2. The film was released almost two years after the play.

Patty took on the role of Rhoda at the age of eight (and a half), and never missed a single performance, even when she was sick, as any cancelation would have been seen as unprofessional. Patty reprised the role at the age of ten for the film.

3. The play ran for over 300 performances.

By Broadway 1954 standards, it was a smash hit, running for five months. “We did eight performances a week, with matinees on Wednesdays and Saturdays,” said McCormack. “You really got to be a family doing theater.”

4. The audience helped shape Rhonda.

McCormack didn’t play her character as evil, but rather determined and eternally right. As the audience reacted to her stage performance, Patty knew what worked and what didn’t. She also had one of Broadway’s best for a guide, Nancy Kelly. "I mimicked her some of the time."

5. The film honored the play.

In a rare move for Hollywood, Director Mervyn LeRoy has six actors reprise their stage role, including McCormack, Kelly, Eileen Heckart, and Henry Jones.
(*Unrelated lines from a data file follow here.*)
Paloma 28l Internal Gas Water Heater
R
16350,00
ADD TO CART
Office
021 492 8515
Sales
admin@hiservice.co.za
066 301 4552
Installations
According to McCormack, LeRoy trusted the actors to recapture their roles and focused on making them “camera savy”. One other tweak – Patty learned to play a song on the piano that was originally played off stage on Broadway.

6. Patty got along with her on-screen mom.

Nancy Kelly, a Broadway veteran, was “glamorous”, according to McCormack, but that didn’t stop the two from becoming close. "Nancy Kelly at the time was like a second mom to me." In fact, the duo sometimes ordered from Sardi’s and ate in their matching robes. Patty even read with Kelly during her first audition.

7. The role had perks.

On stage, a scene called for McCormack to read, and so, she actually had the time to read many books, including Pippi Longstocking and the Nancy Drew series. After getting the film role, Director Mervin LeRoy gifted her a red bike which she rode around the Warner Brothers’ lot exploring.